··· Data extract ···
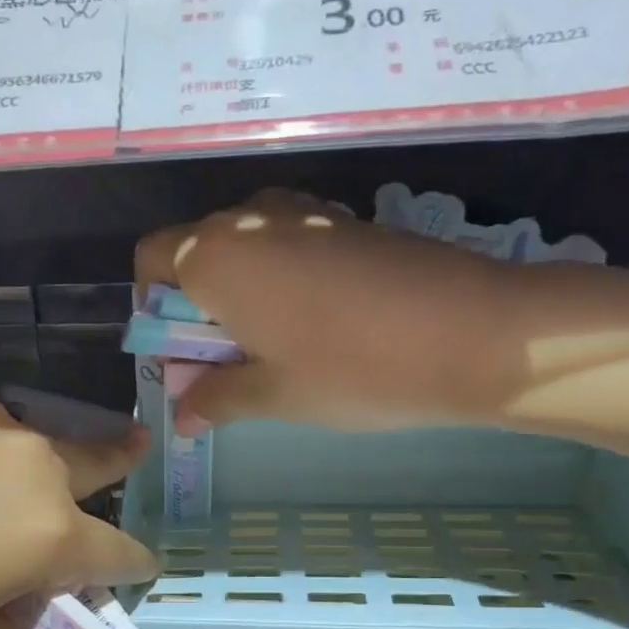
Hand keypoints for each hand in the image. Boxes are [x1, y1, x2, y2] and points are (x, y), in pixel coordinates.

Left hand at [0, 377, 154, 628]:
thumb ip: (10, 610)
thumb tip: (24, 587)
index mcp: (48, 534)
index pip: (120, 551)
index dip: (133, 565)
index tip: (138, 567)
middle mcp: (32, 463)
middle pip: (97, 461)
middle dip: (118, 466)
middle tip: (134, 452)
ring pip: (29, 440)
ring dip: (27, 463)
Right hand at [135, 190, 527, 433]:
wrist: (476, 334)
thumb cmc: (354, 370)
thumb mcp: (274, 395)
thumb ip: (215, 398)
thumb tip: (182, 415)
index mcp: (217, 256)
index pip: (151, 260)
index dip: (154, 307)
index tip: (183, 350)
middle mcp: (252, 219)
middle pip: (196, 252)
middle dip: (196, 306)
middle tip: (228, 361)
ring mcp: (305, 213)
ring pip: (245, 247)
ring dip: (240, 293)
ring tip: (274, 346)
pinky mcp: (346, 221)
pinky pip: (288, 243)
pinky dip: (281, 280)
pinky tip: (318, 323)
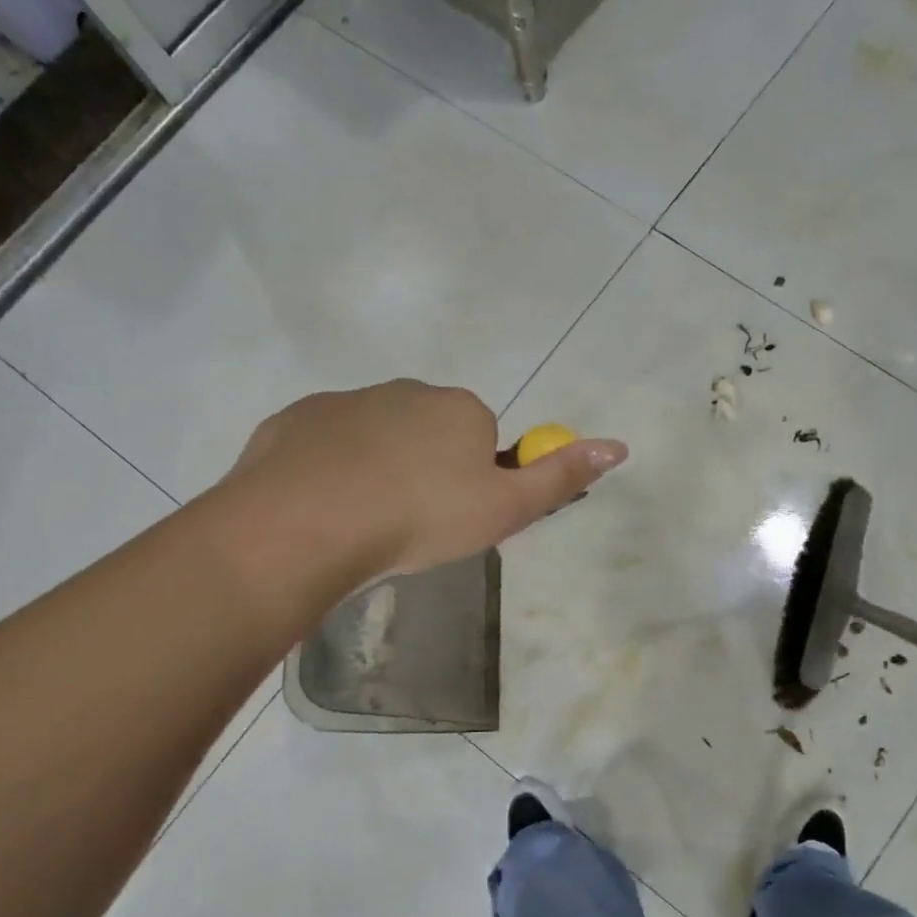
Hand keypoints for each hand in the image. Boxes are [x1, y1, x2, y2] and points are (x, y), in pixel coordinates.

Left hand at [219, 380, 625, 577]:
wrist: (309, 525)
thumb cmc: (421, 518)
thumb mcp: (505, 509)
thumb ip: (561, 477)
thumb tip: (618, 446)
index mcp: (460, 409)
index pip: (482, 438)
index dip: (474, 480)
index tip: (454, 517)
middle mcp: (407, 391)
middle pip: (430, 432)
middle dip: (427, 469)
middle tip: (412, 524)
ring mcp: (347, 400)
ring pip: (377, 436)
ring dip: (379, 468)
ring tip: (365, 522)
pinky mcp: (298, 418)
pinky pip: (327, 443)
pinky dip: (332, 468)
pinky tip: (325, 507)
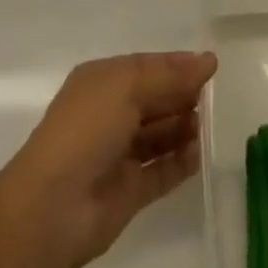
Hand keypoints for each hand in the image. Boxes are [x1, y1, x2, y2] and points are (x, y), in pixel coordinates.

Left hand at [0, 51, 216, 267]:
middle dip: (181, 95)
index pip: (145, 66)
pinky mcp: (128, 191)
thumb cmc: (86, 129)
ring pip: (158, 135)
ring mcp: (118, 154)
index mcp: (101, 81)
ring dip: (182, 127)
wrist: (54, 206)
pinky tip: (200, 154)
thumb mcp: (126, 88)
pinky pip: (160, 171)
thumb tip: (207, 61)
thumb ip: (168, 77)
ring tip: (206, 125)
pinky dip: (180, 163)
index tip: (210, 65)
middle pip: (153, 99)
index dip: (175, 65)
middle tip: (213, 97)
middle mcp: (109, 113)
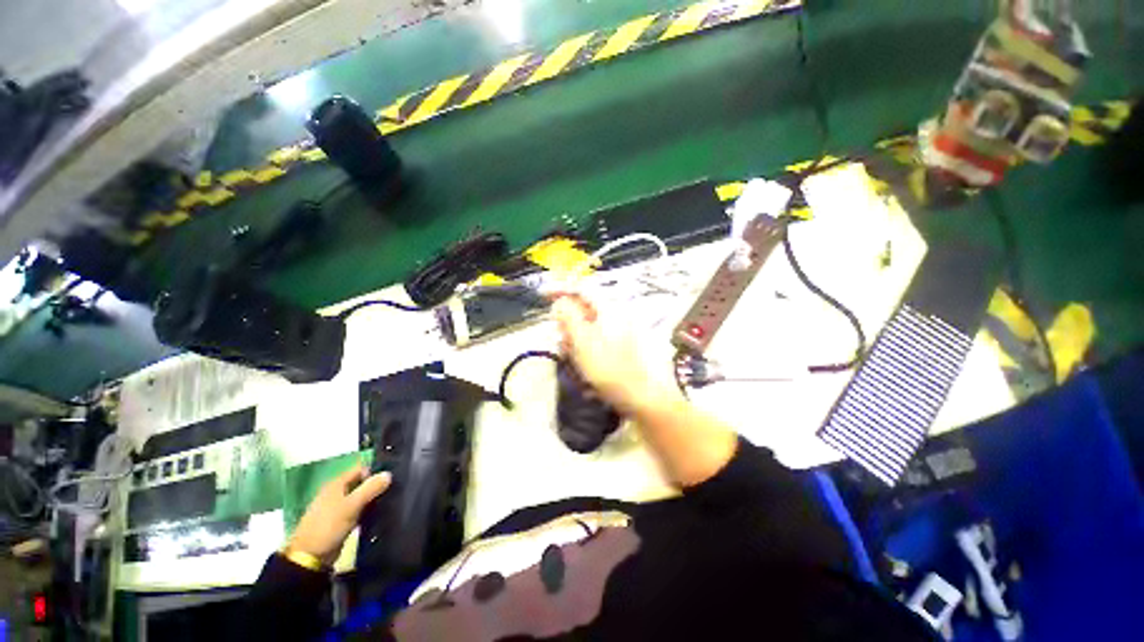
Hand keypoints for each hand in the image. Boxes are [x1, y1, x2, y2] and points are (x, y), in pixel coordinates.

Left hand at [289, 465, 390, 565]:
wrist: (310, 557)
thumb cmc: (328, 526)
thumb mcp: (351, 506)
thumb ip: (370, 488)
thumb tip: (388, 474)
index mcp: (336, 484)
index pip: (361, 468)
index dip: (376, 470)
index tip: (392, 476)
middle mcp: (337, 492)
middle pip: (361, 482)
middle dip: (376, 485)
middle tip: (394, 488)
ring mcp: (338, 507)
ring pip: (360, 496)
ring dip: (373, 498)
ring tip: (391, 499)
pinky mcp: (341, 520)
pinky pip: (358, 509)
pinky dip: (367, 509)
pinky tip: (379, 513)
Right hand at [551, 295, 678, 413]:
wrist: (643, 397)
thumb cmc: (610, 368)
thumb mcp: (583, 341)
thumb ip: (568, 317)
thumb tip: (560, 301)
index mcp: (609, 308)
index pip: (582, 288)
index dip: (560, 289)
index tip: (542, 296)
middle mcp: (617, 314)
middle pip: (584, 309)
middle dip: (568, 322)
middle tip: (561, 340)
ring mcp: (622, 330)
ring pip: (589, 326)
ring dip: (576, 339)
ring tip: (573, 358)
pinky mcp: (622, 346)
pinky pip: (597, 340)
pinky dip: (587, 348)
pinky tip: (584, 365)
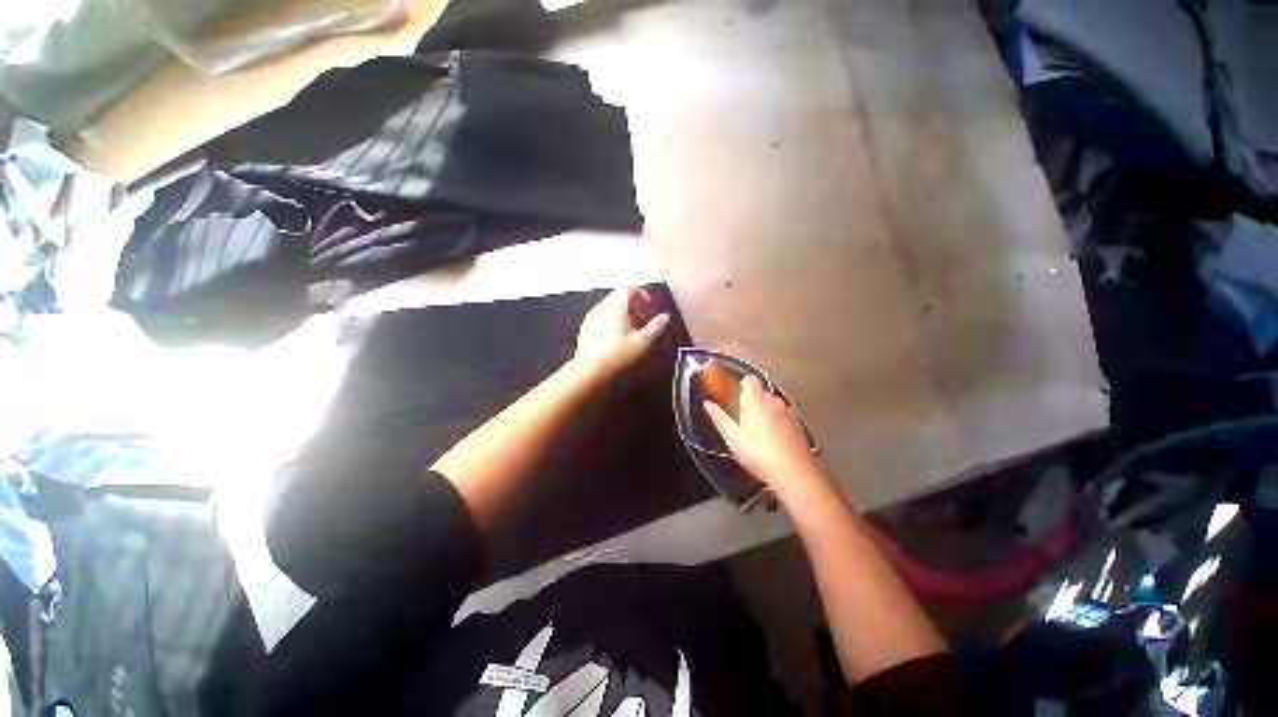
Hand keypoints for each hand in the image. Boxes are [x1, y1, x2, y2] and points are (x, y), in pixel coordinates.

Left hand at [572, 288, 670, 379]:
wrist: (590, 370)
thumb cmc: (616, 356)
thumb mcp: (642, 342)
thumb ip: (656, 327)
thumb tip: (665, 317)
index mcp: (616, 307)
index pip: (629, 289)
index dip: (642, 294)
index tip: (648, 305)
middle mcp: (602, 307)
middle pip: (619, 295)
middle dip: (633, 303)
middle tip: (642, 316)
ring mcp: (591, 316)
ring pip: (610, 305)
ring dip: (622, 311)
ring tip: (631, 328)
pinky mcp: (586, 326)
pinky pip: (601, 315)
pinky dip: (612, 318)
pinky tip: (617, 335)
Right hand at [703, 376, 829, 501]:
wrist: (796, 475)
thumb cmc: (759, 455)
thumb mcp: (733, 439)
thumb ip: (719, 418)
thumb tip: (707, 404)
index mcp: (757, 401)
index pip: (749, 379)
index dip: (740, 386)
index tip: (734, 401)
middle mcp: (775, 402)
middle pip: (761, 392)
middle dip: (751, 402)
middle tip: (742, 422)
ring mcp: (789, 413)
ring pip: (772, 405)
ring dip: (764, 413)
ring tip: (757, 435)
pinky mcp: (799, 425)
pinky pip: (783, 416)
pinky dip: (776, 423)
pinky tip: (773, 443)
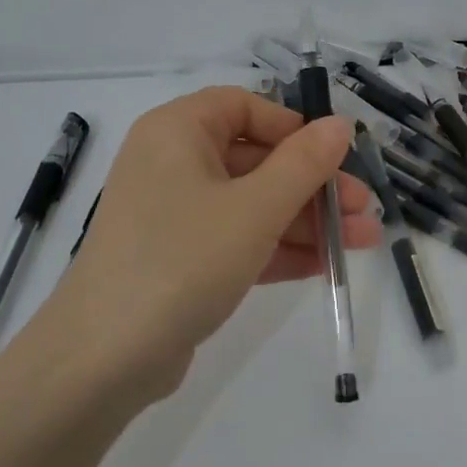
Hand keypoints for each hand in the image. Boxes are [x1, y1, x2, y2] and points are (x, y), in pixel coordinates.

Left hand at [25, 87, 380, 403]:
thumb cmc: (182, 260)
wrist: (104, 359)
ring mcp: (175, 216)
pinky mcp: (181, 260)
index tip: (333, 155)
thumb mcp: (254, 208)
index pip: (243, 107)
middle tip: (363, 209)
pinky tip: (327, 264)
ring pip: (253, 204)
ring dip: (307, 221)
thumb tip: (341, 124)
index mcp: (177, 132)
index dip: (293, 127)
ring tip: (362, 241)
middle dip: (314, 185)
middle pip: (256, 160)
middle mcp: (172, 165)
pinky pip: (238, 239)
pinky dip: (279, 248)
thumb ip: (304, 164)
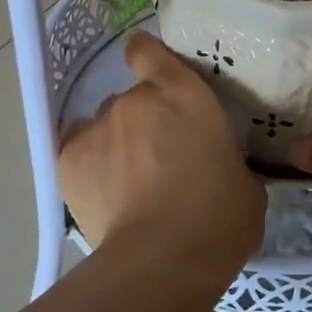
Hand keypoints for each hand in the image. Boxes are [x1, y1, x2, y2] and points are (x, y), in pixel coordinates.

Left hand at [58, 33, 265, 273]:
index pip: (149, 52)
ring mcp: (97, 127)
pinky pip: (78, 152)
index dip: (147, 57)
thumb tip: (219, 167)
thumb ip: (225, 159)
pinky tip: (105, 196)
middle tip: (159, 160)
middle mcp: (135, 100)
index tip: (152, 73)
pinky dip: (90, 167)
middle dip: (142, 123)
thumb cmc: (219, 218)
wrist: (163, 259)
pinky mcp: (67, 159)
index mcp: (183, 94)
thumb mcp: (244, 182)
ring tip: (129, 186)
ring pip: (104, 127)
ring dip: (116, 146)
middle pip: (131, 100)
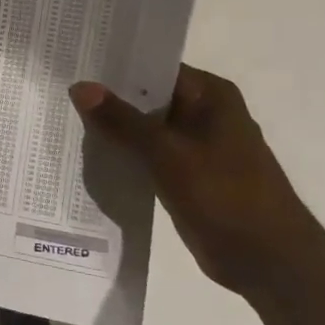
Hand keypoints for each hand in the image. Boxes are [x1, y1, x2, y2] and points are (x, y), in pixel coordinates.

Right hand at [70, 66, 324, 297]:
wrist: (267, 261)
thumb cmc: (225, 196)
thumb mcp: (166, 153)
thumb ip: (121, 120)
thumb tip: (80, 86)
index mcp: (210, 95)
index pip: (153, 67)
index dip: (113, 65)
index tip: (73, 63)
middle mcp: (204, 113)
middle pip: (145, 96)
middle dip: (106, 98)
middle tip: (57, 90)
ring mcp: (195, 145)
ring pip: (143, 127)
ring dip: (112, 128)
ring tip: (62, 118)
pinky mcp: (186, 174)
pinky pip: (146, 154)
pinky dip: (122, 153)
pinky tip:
···
Your objective: Could you retype the whole listing word for word, minus its pictures?

Your solution:
Hand keypoints for each hand in the image. Boxes are [x1, y1, x2, y2] and points are (x, y), in pixel coordinates.

Left hand at [0, 377, 154, 628]:
thumb ip: (10, 610)
thumb tip: (24, 587)
index mcp: (48, 534)
index pip: (120, 551)
index dip: (133, 565)
index tip: (138, 567)
middle mcp: (32, 463)
middle pip: (97, 461)
middle dip: (118, 466)
middle tip: (134, 452)
ring pip: (29, 440)
ring dip: (27, 463)
Right hand at [135, 190, 527, 433]:
wrist: (476, 334)
thumb cmc: (354, 370)
thumb mcp: (274, 395)
thumb ip: (215, 398)
thumb tip: (182, 415)
index mcp: (217, 256)
index pip: (151, 260)
index dip: (154, 307)
index tip: (183, 350)
middle mcp: (252, 219)
middle pip: (196, 252)
middle dip: (196, 306)
middle tip: (228, 361)
ring mcp: (305, 213)
ring pip: (245, 247)
ring dip: (240, 293)
ring tip: (274, 346)
pinky mcp: (346, 221)
pinky pip: (288, 243)
pinky dip: (281, 280)
pinky tip: (318, 323)
Hand keypoints for each hand in the image. Boxes are [x1, y1, x2, y2] and points are (x, y), in pixel coordinates.

Left hand at [219, 380, 625, 577]:
wrist: (309, 525)
thumb cmc: (421, 518)
thumb mcp: (505, 509)
thumb ip: (561, 477)
thumb tip: (618, 446)
index mcp: (460, 409)
index pip: (482, 438)
index dip: (474, 480)
index tip: (454, 517)
middle mcp: (407, 391)
middle pip: (430, 432)
middle dip: (427, 469)
middle tip: (412, 524)
ring mcp: (347, 400)
ring pip: (377, 436)
ring dip: (379, 468)
ring tip: (365, 522)
pinky mcp: (298, 418)
pinky pip: (327, 443)
pinky dip: (332, 468)
pinky tip: (325, 507)
Hand keypoints for each hand in the image. Boxes are [x1, y1, x2, y2] and points are (x, y), in pixel coordinates.

Left hand at [0, 51, 216, 267]:
middle dip: (181, 95)
index pip: (145, 66)
pinky mcp: (128, 191)
thumb cmc: (86, 129)
ring pip: (158, 135)
ring mcp: (118, 154)
index mcp: (101, 81)
ring dip: (182, 127)
wrist: (54, 206)
pinky tip: (200, 154)
thumb mcp: (126, 88)
pinky pip: (160, 171)
thumb tip: (207, 61)
thumb ip: (168, 77)
ring tip: (206, 125)
pinky dip: (180, 163)
index tip: (210, 65)
middle pip: (153, 99)
index dip: (175, 65)
middle tip: (213, 97)
middle mcp: (109, 113)
Hand keypoints for each hand in the image. Boxes are [x1, y1, x2, y2] and points are (x, y), in pixel coordinates.

Left hand at [289, 465, 390, 565]:
wrist: (310, 557)
thumb cmc: (328, 526)
thumb mcp: (351, 506)
thumb ip: (370, 488)
thumb tip: (388, 474)
index mcp: (336, 484)
index pip: (361, 468)
index dip: (376, 470)
index tip: (392, 476)
middle mcp: (337, 492)
middle pip: (361, 482)
middle dip: (376, 485)
middle tip: (394, 488)
ring mcp: (338, 507)
ring pip: (360, 496)
ring dip: (373, 498)
ring tip: (391, 499)
pinky mcp: (341, 520)
pinky pip: (358, 509)
pinky dip: (367, 509)
pinky tip: (379, 513)
Right hand at [551, 295, 678, 413]:
wrist: (643, 397)
thumb cmc: (610, 368)
thumb mcp: (583, 341)
thumb ip: (568, 317)
thumb tip: (560, 301)
index mcp: (609, 308)
index pip: (582, 288)
index dip: (560, 289)
index tip: (542, 296)
middle mcp: (617, 314)
middle pip: (584, 309)
middle dip: (568, 322)
middle tip: (561, 340)
ring mcp: (622, 330)
ring pip: (589, 326)
ring dip: (576, 339)
ring tip: (573, 358)
pinky mcp: (622, 346)
pinky pip: (597, 340)
pinky dip: (587, 348)
pinky tip: (584, 365)
Hand keypoints for each hand in the image. Boxes are [x1, y1, x2, y2] and points are (x, y), in pixel coordinates.

Left hand at [572, 288, 670, 379]:
wrist: (590, 370)
thumb cmc: (616, 356)
thumb mcp: (642, 342)
thumb ip: (656, 327)
thumb tip: (665, 317)
index mcp: (616, 307)
index pip: (629, 289)
index dip: (642, 294)
index tip: (648, 305)
middle mcp: (602, 307)
middle pip: (619, 295)
middle dip: (633, 303)
middle tip: (642, 316)
ring mcp: (591, 316)
ring pip: (610, 305)
ring dip: (622, 311)
ring tip: (631, 328)
pinky mcp: (586, 326)
pinky pip: (601, 315)
pinky dip: (612, 318)
pinky tip: (617, 335)
Right hand at [703, 376, 829, 501]:
wrist: (796, 475)
thumb cmc: (759, 455)
thumb mcp: (733, 439)
thumb ip: (719, 418)
thumb tip: (707, 404)
index mcp: (757, 401)
index pip: (749, 379)
index dip: (740, 386)
index tip: (734, 401)
middle mcp: (775, 402)
middle pip: (761, 392)
middle dip: (751, 402)
middle tip: (742, 422)
ring mcp: (789, 413)
ring pip: (772, 405)
ring dip: (764, 413)
ring tip: (757, 435)
pinky mcp: (799, 425)
pinky pip: (783, 416)
pinky dip: (776, 423)
pinky tip: (773, 443)
Hand keypoints for each hand in the image. Boxes are [x1, y1, x2, y2] and points are (x, y), in pixel coordinates.

Left hand at [25, 87, 380, 403]:
thumb cmc: (182, 260)
wrist: (104, 359)
ring mcp: (175, 216)
pinky mcp: (181, 260)
index tip: (333, 155)
thumb mcp: (254, 208)
index pip: (243, 107)
middle tip: (363, 209)
pinky tip: (327, 264)
ring pip: (253, 204)
ring dip: (307, 221)
thumb tip: (341, 124)
index mcp: (177, 132)
index dip: (293, 127)
ring tip: (362, 241)
middle dip: (314, 185)
middle pip: (256, 160)
middle mcp: (172, 165)
pinky pip: (238, 239)
pinky dip: (279, 248)
thumb ip: (304, 164)
Hand keypoints for each hand in the image. Boxes are [x1, y1, x2, y2] and points are (x, y), in pixel coordinates.

Left hand at [58, 33, 265, 273]:
index pip: (149, 52)
ring mcp: (97, 127)
pinky pip: (78, 152)
index dip: (147, 57)
thumb tip: (219, 167)
thumb ip: (225, 159)
pinky tip: (105, 196)
middle tip: (159, 160)
middle mcp: (135, 100)
index tip: (152, 73)
pinky dip: (90, 167)
middle dip: (142, 123)
thumb cmc: (219, 218)
wrist: (163, 259)
pinky mcp: (67, 159)
index mcp: (183, 94)
thumb mcp: (244, 182)
ring tip: (129, 186)
ring pip: (104, 127)
ring dip: (116, 146)
middle pip: (131, 100)
Hand keypoints for each hand in the image. Boxes are [x1, y1, x2, y2] and points are (x, y), in pixel coordinates.

Right hand at [70, 66, 324, 297]:
wrist: (267, 261)
thumb cmc: (225, 196)
thumb mcp: (166, 153)
thumb ip: (121, 120)
thumb tip: (80, 86)
index mcp: (210, 95)
index pip: (153, 67)
index dip: (113, 65)
index tip: (73, 63)
middle mcp: (204, 113)
middle pip: (145, 96)
middle dip: (106, 98)
middle tip: (57, 90)
ring mcp: (195, 145)
ring pip: (143, 127)
ring dip: (112, 128)
ring tip: (62, 118)
pinky mcp: (186, 174)
pinky pip: (146, 154)
pinky dip: (122, 153)
pinky tip:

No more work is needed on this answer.